The difference in length between two distinct factorizations of an element in a Dedekind domain or in the corresponding block monoid is an object of study in the theory of non-unique factorizations. It provides an alternate way, distinct from what the elasticity provides, of measuring the degree of non-uniqueness of factorizations.

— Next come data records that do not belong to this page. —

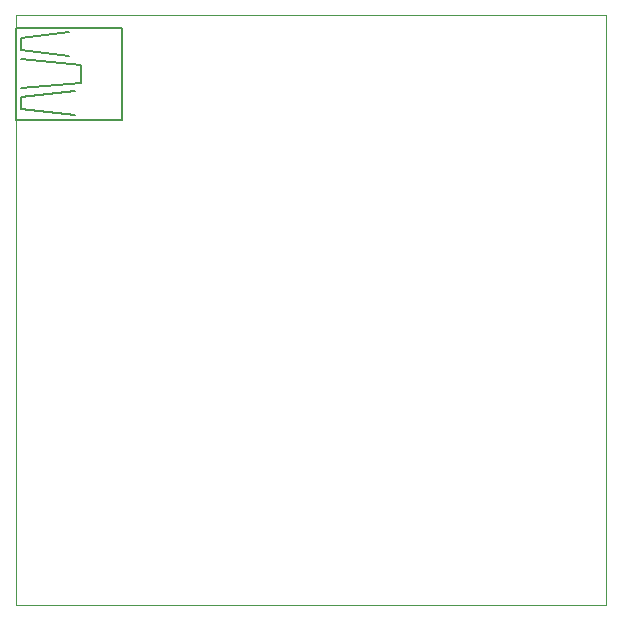
<source format=gbo>
G75*
%MOIN*%
%OFA0B0*%
%FSLAX25Y25*%
%IPPOS*%
%LPD*%
%AMOC8*
5,1,8,0,0,1.08239X$1,22.5*
%
%ADD10C,0.00000*%
%ADD11C,0.00500*%
D10*
X0003152Y0004300D02*
X0003152Y0201150D01*
X0200002Y0201150D01*
X0200002Y0004300D01*
X0003152Y0004300D01*
D11*
X0003073Y0166111D02*
X0038506Y0166111D01*
X0038506Y0196820D01*
X0003073Y0196820D01*
X0003073Y0166111D01*
X0005042Y0169654D02*
X0005042Y0173591D01*
X0022758Y0175560D01*
X0024727Y0178513D02*
X0005042Y0176544D01*
X0005042Y0169654D02*
X0022758Y0167686D01*
X0024727Y0178513D02*
X0024727Y0184418D01*
X0005042Y0186387D01*
X0005042Y0189339D02*
X0020790Y0187371D01*
X0020790Y0195245D02*
X0005042Y0193276D01*
X0005042Y0189339D01*
M02*

</source>
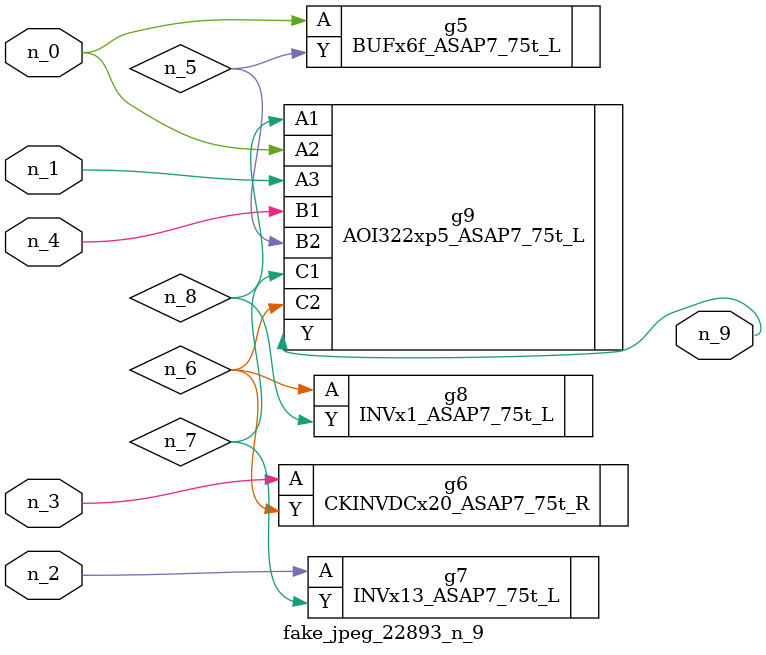
<source format=v>
module fake_jpeg_22893_n_9 (n_3, n_2, n_1, n_0, n_4, n_9);

input n_3;
input n_2;
input n_1;
input n_0;
input n_4;

output n_9;

wire n_8;
wire n_6;
wire n_5;
wire n_7;

BUFx6f_ASAP7_75t_L g5 ( 
.A(n_0),
.Y(n_5)
);

CKINVDCx20_ASAP7_75t_R g6 ( 
.A(n_3),
.Y(n_6)
);

INVx13_ASAP7_75t_L g7 ( 
.A(n_2),
.Y(n_7)
);

INVx1_ASAP7_75t_L g8 ( 
.A(n_6),
.Y(n_8)
);

AOI322xp5_ASAP7_75t_L g9 ( 
.A1(n_8),
.A2(n_0),
.A3(n_1),
.B1(n_4),
.B2(n_5),
.C1(n_7),
.C2(n_6),
.Y(n_9)
);


endmodule
</source>
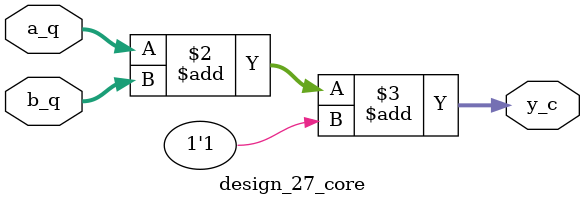
<source format=v>
module design_27_core #(
  parameter W = 12
)(
  input      [W-1:0] a_q,
  input      [W-1:0] b_q,
  output reg [W-1:0] y_c
);
  always @* begin
    y_c = a_q + b_q + 1'b1;
  end
endmodule

</source>
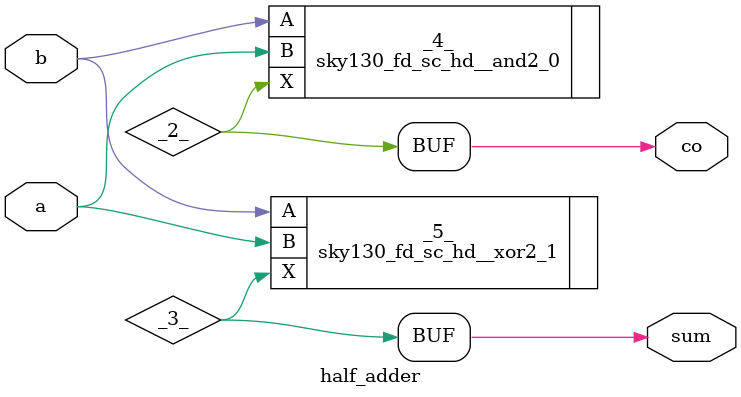
<source format=v>
/* Generated by Yosys 0.9 (git sha1 1979e0b1, i686-w64-mingw32.static-g++ 5.5.0 -Os) */

module half_adder(a, b, sum, co);
  wire _0_;
  wire _1_;
  wire _2_;
  wire _3_;
  input a;
  input b;
  output co;
  output sum;
  sky130_fd_sc_hd__and2_0 _4_ (
    .A(_1_),
    .B(_0_),
    .X(_2_)
  );
  sky130_fd_sc_hd__xor2_1 _5_ (
    .A(_1_),
    .B(_0_),
    .X(_3_)
  );
  assign _1_ = b;
  assign _0_ = a;
  assign sum = _3_;
  assign co = _2_;
endmodule

</source>
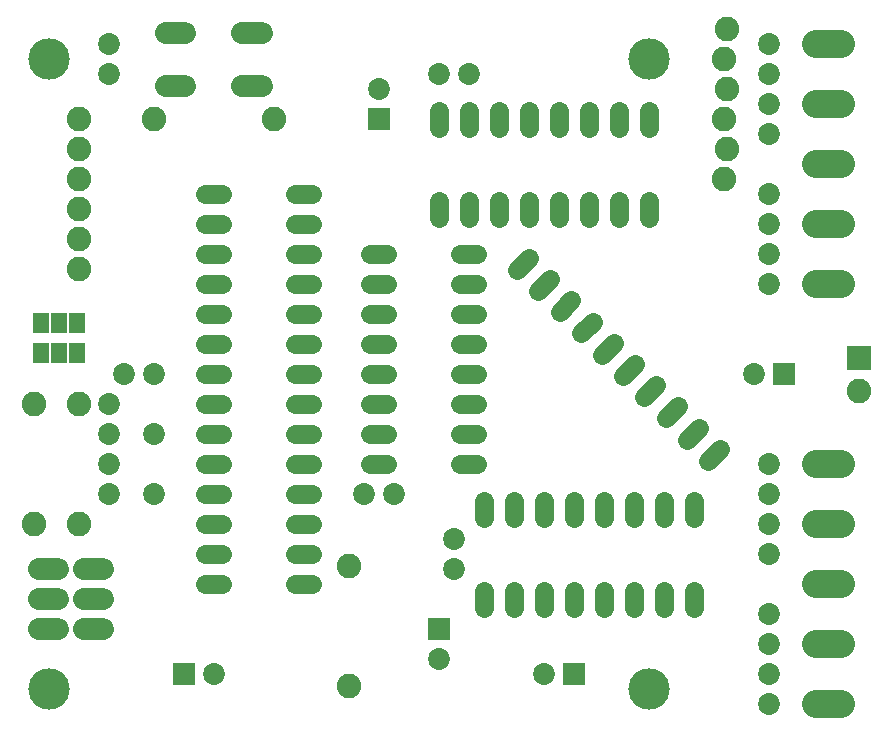
<source format=gts>
G75*
G70*
%OFA0B0*%
%FSLAX24Y24*%
%IPPOS*%
%LPD*%
%AMOC8*
5,1,8,0,0,1.08239X$1,22.5*
%
%ADD10C,0.0640*%
%ADD11C,0.0730*%
%ADD12R,0.0730X0.0730*%
%ADD13C,0.0720*%
%ADD14C,0.0940*%
%ADD15C,0.0820*%
%ADD16C,0.1380*%
%ADD17R,0.0540X0.0710*%
%ADD18R,0.0820X0.0820*%
D10*
X007375Y005655D02*
X007935Y005655D01*
X007935Y006655D02*
X007375Y006655D01*
X007375Y007655D02*
X007935Y007655D01*
X007935Y008655D02*
X007375Y008655D01*
X007375Y009655D02*
X007935Y009655D01*
X007935Y010655D02*
X007375Y010655D01*
X007375Y011655D02*
X007935Y011655D01*
X007935Y012655D02*
X007375Y012655D01*
X007375Y013655D02*
X007935Y013655D01*
X007935Y014655D02*
X007375Y014655D01*
X007375Y015655D02*
X007935Y015655D01*
X007935Y016655D02*
X007375Y016655D01*
X007375Y017655D02*
X007935Y017655D01*
X007935Y018655D02*
X007375Y018655D01*
X010375Y018655D02*
X010935Y018655D01*
X010935Y017655D02*
X010375Y017655D01*
X010375Y016655D02*
X010935Y016655D01*
X010935Y015655D02*
X010375Y015655D01*
X010375Y014655D02*
X010935Y014655D01*
X010935Y013655D02*
X010375Y013655D01*
X010375Y012655D02*
X010935Y012655D01*
X010935Y011655D02*
X010375Y011655D01*
X010375Y010655D02*
X010935Y010655D01*
X010935Y009655D02*
X010375Y009655D01*
X010375Y008655D02*
X010935Y008655D01*
X010935Y007655D02*
X010375Y007655D01*
X010375Y006655D02*
X010935Y006655D01*
X010935Y005655D02*
X010375Y005655D01*
X012875Y009655D02*
X013435Y009655D01*
X013435Y010655D02*
X012875Y010655D01*
X012875Y011655D02*
X013435Y011655D01*
X013435Y012655D02*
X012875Y012655D01*
X012875Y013655D02*
X013435Y013655D01*
X013435Y014655D02*
X012875Y014655D01*
X012875Y015655D02*
X013435Y015655D01*
X013435Y016655D02*
X012875Y016655D01*
X015155Y017875D02*
X015155Y018435D01*
X016155Y018435D02*
X016155Y017875D01*
X017155Y017875D02*
X017155Y018435D01*
X018155Y018435D02*
X018155Y017875D01*
X019155Y017875D02*
X019155Y018435D01*
X020155Y018435D02*
X020155Y017875D01*
X021155Y017875D02*
X021155Y018435D01*
X022155Y018435D02*
X022155Y017875D01*
X018878Y015828D02*
X018482Y015432D01*
X017775Y016139D02*
X018171Y016535D01*
X019585Y015121D02*
X019189Y014725D01*
X019896Y014018D02*
X020292Y014414D01*
X020999Y013707D02*
X020604Y013311D01*
X021311Y012604D02*
X021707Y012999D01*
X022414Y012292D02*
X022018Y011896D01*
X022725Y011189D02*
X023121Y011585D01*
X023828Y010878D02*
X023432Y010482D01*
X024139Y009775D02*
X024535Y010171D01*
X023655Y008435D02*
X023655Y007875D01*
X022655Y007875D02*
X022655Y008435D01*
X021655Y008435D02*
X021655Y007875D01*
X020655Y007875D02*
X020655Y008435D01*
X019655Y008435D02*
X019655Y007875D01*
X018655Y007875D02*
X018655Y008435D01*
X017655Y008435D02*
X017655Y007875D01*
X016655Y007875D02*
X016655Y008435D01*
X016435Y009655D02*
X015875Y009655D01*
X015875Y010655D02*
X016435Y010655D01*
X016435Y011655D02*
X015875Y011655D01*
X015875Y012655D02*
X016435Y012655D01*
X016435Y013655D02*
X015875Y013655D01*
X015875Y014655D02*
X016435Y014655D01*
X016435Y015655D02*
X015875Y015655D01*
X015875Y016655D02*
X016435Y016655D01*
X016155Y020875D02*
X016155Y021435D01*
X015155Y021435D02*
X015155Y020875D01*
X017155Y020875D02*
X017155Y021435D01*
X018155Y021435D02*
X018155Y020875D01*
X019155Y020875D02*
X019155Y021435D01*
X020155Y021435D02*
X020155Y020875D01*
X021155Y020875D02*
X021155Y021435D01*
X022155Y021435D02*
X022155Y020875D01*
X021655Y005435D02*
X021655Y004875D01*
X022655Y004875D02*
X022655Y005435D01*
X023655Y005435D02*
X023655Y004875D01*
X020655Y004875D02*
X020655Y005435D01*
X019655Y005435D02*
X019655Y004875D01*
X018655Y004875D02*
X018655Y005435D01*
X017655Y005435D02*
X017655Y004875D01*
X016655Y004875D02*
X016655Y005435D01*
D11*
X015655Y006155D03*
X015655Y007155D03*
X013655Y008655D03*
X012655Y008655D03*
X015155Y003155D03*
X018655Y002655D03*
X026155Y002655D03*
X026155Y001655D03*
X026155Y003655D03*
X026155Y004655D03*
X026155Y006655D03*
X026155Y007655D03*
X026155Y008655D03*
X026155Y009655D03*
X025655Y012655D03*
X026155Y015655D03*
X026155Y016655D03*
X026155Y017655D03*
X026155Y018655D03*
X026155Y020655D03*
X026155Y021655D03*
X026155Y022655D03*
X026155Y023655D03*
X016155Y022655D03*
X015155Y022655D03*
X013155Y022155D03*
X004155Y022655D03*
X004155Y023655D03*
X004655Y012655D03*
X005655Y012655D03*
X004155Y011655D03*
X004155Y010655D03*
X004155Y009655D03*
X004155Y008655D03*
X005655Y008655D03*
X005655Y010655D03*
X007655Y002655D03*
D12*
X006655Y002655D03*
X015155Y004155D03*
X019655Y002655D03*
X026655Y012655D03*
X013155Y021155D03*
D13*
X009255Y022265D02*
X008615Y022265D01*
X006695Y022265D02*
X006055Y022265D01*
X006055Y024045D02*
X006695Y024045D01*
X008615Y024045D02*
X009255Y024045D01*
X003975Y006155D02*
X003335Y006155D01*
X002475Y006155D02*
X001835Y006155D01*
X001835Y005155D02*
X002475Y005155D01*
X003335Y005155D02*
X003975Y005155D01*
X003975Y004155D02*
X003335Y004155D01*
X002475Y004155D02*
X001835Y004155D01*
D14*
X027725Y003655D02*
X028585Y003655D01*
X028585Y001655D02*
X027725Y001655D01*
X027725Y005655D02*
X028585Y005655D01*
X028585Y007655D02*
X027725Y007655D01*
X027725Y009655D02*
X028585Y009655D01*
X028585Y015655D02*
X027725Y015655D01*
X027725Y017655D02*
X028585Y017655D01*
X028585Y019655D02*
X027725Y019655D01*
X027725Y021655D02*
X028585Y021655D01*
X028585Y023655D02*
X027725Y023655D01*
D15*
X024755Y024155D03*
X024655Y023155D03*
X024755Y022155D03*
X024655Y021155D03*
X024755Y020155D03*
X024655Y019155D03*
X029155Y012105D03*
X012155Y006255D03*
X012155Y002255D03*
X003155Y007655D03*
X001655Y007655D03*
X001655Y011655D03*
X003155Y011655D03*
X003155Y016155D03*
X003155Y017155D03*
X003155Y018155D03*
X003155Y019155D03*
X003155Y020155D03*
X003155Y021155D03*
X005655Y021155D03*
X009655Y021155D03*
D16*
X002155Y002155D03*
X022155Y002155D03*
X022155Y023155D03*
X002155Y023155D03*
D17*
X001905Y014355D03*
X002505Y014355D03*
X003105Y014355D03*
X003105Y013355D03*
X002505Y013355D03*
X001905Y013355D03*
D18*
X029155Y013205D03*
M02*

</source>
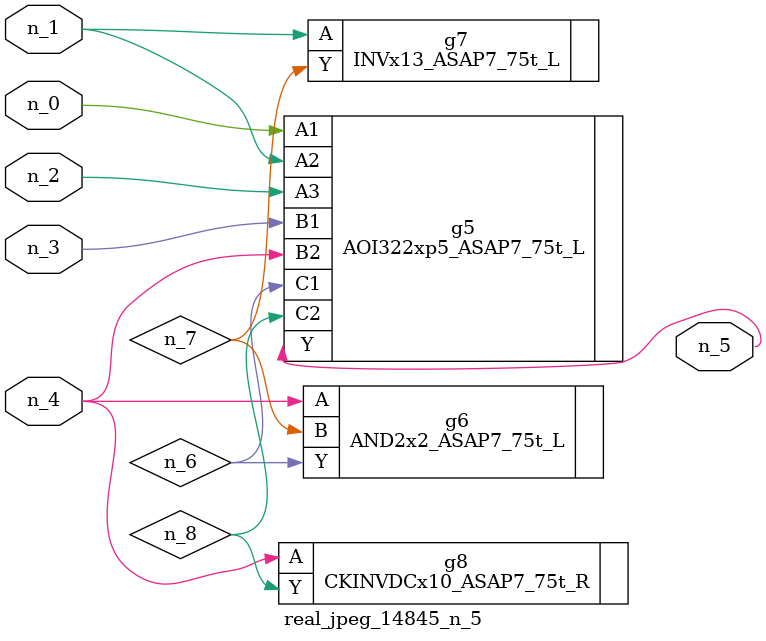
<source format=v>
module real_jpeg_14845_n_5 (n_4, n_0, n_1, n_2, n_3, n_5);

input n_4;
input n_0;
input n_1;
input n_2;
input n_3;

output n_5;

wire n_8;
wire n_6;
wire n_7;

AOI322xp5_ASAP7_75t_L g5 ( 
.A1(n_0),
.A2(n_1),
.A3(n_2),
.B1(n_3),
.B2(n_4),
.C1(n_6),
.C2(n_8),
.Y(n_5)
);

INVx13_ASAP7_75t_L g7 ( 
.A(n_1),
.Y(n_7)
);

AND2x2_ASAP7_75t_L g6 ( 
.A(n_4),
.B(n_7),
.Y(n_6)
);

CKINVDCx10_ASAP7_75t_R g8 ( 
.A(n_4),
.Y(n_8)
);


endmodule
</source>
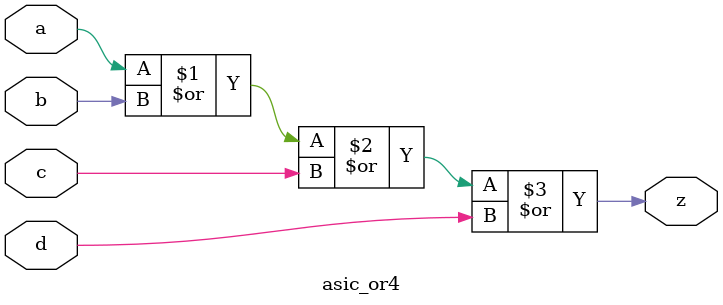
<source format=v>

module asic_or4
   (
    input  a,
    input  b,
    input  c,
    input  d,
    output z
    );

   assign z = a | b | c | d;

endmodule

</source>
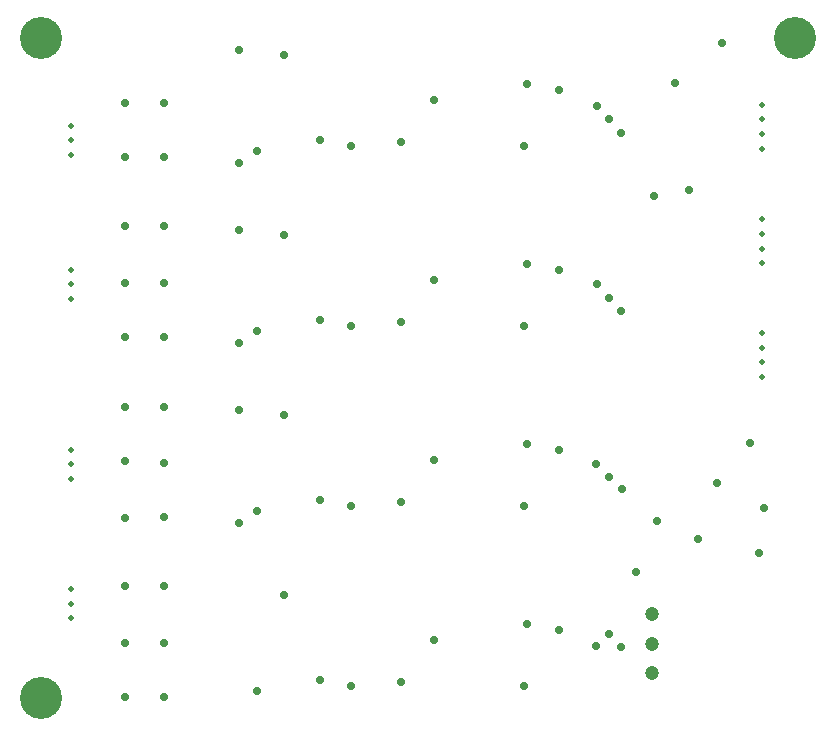
<source format=gbr>
%TF.GenerationSoftware,Altium Limited,Altium Designer,22.5.1 (42)*%
G04 Layer_Color=0*
%FSLAX45Y45*%
%MOMM*%
%TF.SameCoordinates,176CDB2E-7B72-45DB-8ACB-ACD3A9543041*%
%TF.FilePolarity,Positive*%
%TF.FileFunction,Plated,1,2,PTH,Drill*%
%TF.Part,Single*%
G01*
G75*
%TA.AperFunction,ComponentDrill*%
%ADD55C,0.50000*%
%ADD56C,1.20000*%
%TA.AperFunction,ViaDrill,NotFilled*%
%ADD57C,0.71120*%
%ADD58C,3.55600*%
D55*
X6426200Y4957000D02*
D03*
X571500Y4904200D02*
D03*
Y5029200D02*
D03*
Y5154200D02*
D03*
Y3935509D02*
D03*
Y3810509D02*
D03*
Y3685509D02*
D03*
Y2161509D02*
D03*
Y2286509D02*
D03*
Y2411509D02*
D03*
Y1231900D02*
D03*
Y1106900D02*
D03*
Y981900D02*
D03*
X6426200Y5332000D02*
D03*
Y5207000D02*
D03*
Y5082000D02*
D03*
Y3987800D02*
D03*
Y4112800D02*
D03*
Y4237800D02*
D03*
Y4362800D02*
D03*
Y3399600D02*
D03*
Y3274600D02*
D03*
Y3149600D02*
D03*
Y3024600D02*
D03*
D56*
X5492300Y1016000D02*
D03*
Y766000D02*
D03*
Y516000D02*
D03*
D57*
X5537200Y1803400D02*
D03*
X5232400Y736600D02*
D03*
X5359400Y1371600D02*
D03*
X5127194Y854050D02*
D03*
X5016500Y749300D02*
D03*
X6324600Y2463800D02*
D03*
X6400800Y1536700D02*
D03*
X6044081Y2132481D02*
D03*
X5239505Y2078296D02*
D03*
X5232400Y3581400D02*
D03*
X5511800Y4559300D02*
D03*
X5803900Y4610100D02*
D03*
X6083300Y5854700D02*
D03*
X5689600Y5511800D02*
D03*
X5880100Y1651000D02*
D03*
X6438900Y1917700D02*
D03*
X5029200Y5321300D02*
D03*
X5130800Y5207000D02*
D03*
X5232400Y5092700D02*
D03*
X5123589Y2179896D02*
D03*
X5015331Y2287162D02*
D03*
X5130800Y3695700D02*
D03*
X5029200Y3810000D02*
D03*
X1028700Y3365500D02*
D03*
Y4305300D02*
D03*
Y3822700D02*
D03*
X1358900Y3365500D02*
D03*
Y3822700D02*
D03*
Y4305300D02*
D03*
X1993900Y3314700D02*
D03*
Y4267200D02*
D03*
X2146300Y3416300D02*
D03*
X2374900Y4229100D02*
D03*
X2679700Y3505200D02*
D03*
X2946400Y3454400D02*
D03*
X3365500Y3492500D02*
D03*
X4406900Y3454400D02*
D03*
X3644900Y3848100D02*
D03*
X4434756Y3985877D02*
D03*
X4701893Y3929540D02*
D03*
X2146300Y368300D02*
D03*
X1993900Y1790700D02*
D03*
Y2743200D02*
D03*
Y5791200D02*
D03*
Y4838700D02*
D03*
X4701893Y881540D02*
D03*
X4706664Y2409022D02*
D03*
X4703020Y5452908D02*
D03*
X1028700Y774700D02*
D03*
Y1257300D02*
D03*
Y2311400D02*
D03*
Y2768600D02*
D03*
Y1828800D02*
D03*
Y317500D02*
D03*
Y4889500D02*
D03*
Y5346700D02*
D03*
X2946400Y406400D02*
D03*
X1358900Y1257300D02*
D03*
Y2768600D02*
D03*
Y317500D02*
D03*
X2679700Y457200D02*
D03*
X1358900Y774700D02*
D03*
X2374900Y1181100D02*
D03*
X3365500Y444500D02*
D03*
X3644900Y800100D02*
D03*
X4406900Y406400D02*
D03*
X4434756Y937877D02*
D03*
Y5509877D02*
D03*
X3644900Y5372100D02*
D03*
X1358900Y5346700D02*
D03*
X3365500Y5016500D02*
D03*
X2946400Y4978400D02*
D03*
X2374900Y5753100D02*
D03*
X4406900Y4978400D02*
D03*
X1358900Y4889500D02*
D03*
X2146300Y4940300D02*
D03*
X2679700Y5029200D02*
D03*
X2146300Y1892300D02*
D03*
X2374900Y2705100D02*
D03*
X4406900Y1930400D02*
D03*
X2946400D02*
D03*
X4434756Y2461877D02*
D03*
X1358900Y2298700D02*
D03*
Y1841500D02*
D03*
X2679700Y1981200D02*
D03*
X3365500Y1968500D02*
D03*
X3644900Y2324100D02*
D03*
D58*
X317500Y5892800D02*
D03*
Y304800D02*
D03*
X6705600Y5892800D02*
D03*
%TF.MD5,15ba3786fb04fb1a5c71696594394e5c*%
M02*

</source>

In this paper, we discuss the difference in consecutive lengths of irreducible factorizations in block monoids of the form $$\mathcal{B}_a(n)=\mathcal{B}(\mathbb{Z}_n, S)$$ where $$S = \{ 1+ n \mathbb{Z}, a+n \mathbb{Z} \}$$ . We will show that the greatest integer r, denoted by $$\delta_2(a,n)$$ , which divides every difference in lengths of factorizations in $$\mathcal{B}_a(n)$$ can be immediately determined by considering the continued fraction of $$\frac{n}{a}$$ . We then consider the set $$\delta_2(p)=\{\delta_2(a,p)\mid 1<a<p\}$$ for a prime p, which has been shown to be a subset of [1, p−2]. Various results are established regarding the structure of $$\delta_2(p)$$ including necessary and sufficient conditions (which depend on p) for a value $$d > \sqrt{p}$$ to be an element of $$\delta_2(p)$$ .